I know i cannot bring her happiness..that's why i yearn for her to find someone good.I told her this afternoon to not be so passive, and wait for things to happen, for someone to find her and she just accomodate, make changes to fit into the r/s. Why cant she be the one to look for the right one that suits her? I hope she can be happy..n i tink she will be happier that way. I dun like to see her so tired from all these..she felt burdened..By the 2 of us. Im trying my best already..but she still feels burdened. this is only the 1st month..i wonder whats next to come.. haa. ironically~

They were talking about end of world in 21 Dec 2012..which is a few more days to come.
Do u believe it? I do..but i dont tink its happening yet.
I always tink if its really the end of world, what will i do?
I will not do anything, but perhaps i will tell my loves one my true feeling.
I'll tell my family (mama, papa, minghui and jiejie) that i really love them alot. Its a blessing that im being brought to this world, to be their child, to be their siblings. I cannot ask for more..i am grateful they are always there for me, giving me the supports whenever i need. I love my ah ma very much too..We'll be meeting in another world soon together.. :)

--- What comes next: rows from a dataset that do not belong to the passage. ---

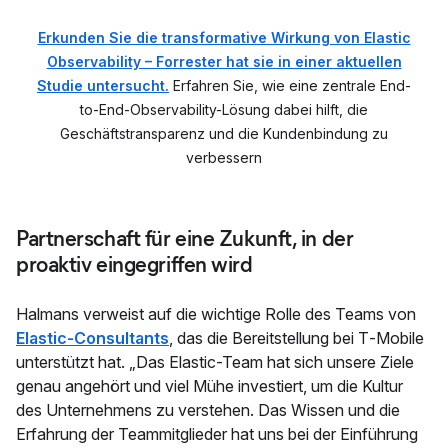
Erkunden Sie die transformative Wirkung von Elastic
Observability – Forrester hat sie in einer aktuellen
Studie untersucht.
Erfahren Sie, wie eine zentrale End-
to-End-Observability-Lösung dabei hilft, die
Geschäftstransparenz und die Kundenbindung zu
verbessern
Partnerschaft für eine Zukunft, in der
proaktiv eingegriffen wird
Halmans verweist auf die wichtige Rolle des Teams von
Elastic-Consultants
, das die Bereitstellung bei T‑Mobile
unterstützt hat. „Das Elastic-Team hat sich unsere Ziele
genau angehört und viel Mühe investiert, um die Kultur
des Unternehmens zu verstehen. Das Wissen und die
Erfahrung der Teammitglieder hat uns bei der Einführung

I'll tell my dearest Mimi Lim, that i never once loved some one so much before. I don't like gals, i don't love gals, but i jus like and love her. She jus captured my heart like a thief, there's no explanation. And i just fell madly in love w her then, and perhaps even more madly now so much so that im confused over my feelings. I tink i can almost do anything for her..but im a letdown. Ive no money, im always giving her probs, troubles and disappointment, i dun give her any confidence and assurance..i cant give her happiness. However i would still tell her i love her though she has given me alot alot of heartaches over the years too..If there's a 2nd chance, i would still wana fall in love her like how i did so in JC, but this time round, i will do my best to make her feel the same way i feel for her. I know its crazy but i still love her v much. Thanks for coming to my life..im grateful for knowing you. Though we cant be lovers / partners now, im glad we did once, and that we managed to be sisters, a family now, which is for life. Thanks for always being there for me, taking very good care of me, protecting me like a big sister will do. I wana do the same for u too.I dont wana you to get hurt. I rather myself being the one to take all your sufferings if there is ever any..I'll listen to you n do everything you want me to do within my ability.. so long its good for u fren.I'll protect u w my life.. I love u.
This will be my last words for her..should end of world be coming.

As for now, i'll be her good sister and trustable silly fren for life.. Trust me like i trust u, fren..nothing and nobody can break our r/s. So long we have faith in each other, and truly have a place for each other in that heart of ours. Yes, u must be happy and fortunate.